Towards the end, my Sister and I were staying over at Mum and Dad’s regularly. I got talking to mum late one night, and she confided to me that she really worried about us all being upset when she died, and that she wouldn’t be there to comfort us. She probably didn’t realise it, but she had just dispensed another life lesson. Never face your fears alone, is something we should all take to heart. That she was thinking of her family in this her darkest hour, tells you all you need to know about the woman.

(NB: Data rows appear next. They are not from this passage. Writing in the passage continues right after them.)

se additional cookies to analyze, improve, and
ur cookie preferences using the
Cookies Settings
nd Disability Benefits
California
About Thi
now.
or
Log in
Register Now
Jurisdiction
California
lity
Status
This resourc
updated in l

In her younger days, my Mothers’ New Years eve parties were the stuff of legend. They would go on until the small hours. A procession of neighbours, family and friends would parade through our house, and all were welcome. The music was loud, the refreshments were abundant, and the laughter still rings in my ears. Tonight’s ‘celebrations’ will be muted by comparison, but as this year fades from view, I will take those memories into the next, and carry hope in my heart that 2014 will be a better year.

Pauline Goulding 1948-2013 (A favourite picture of my Dad's)

To all of you, but especially my Sister, Father, and my Mum’s Sisters, I hope that 2014 brings you peace and happiness.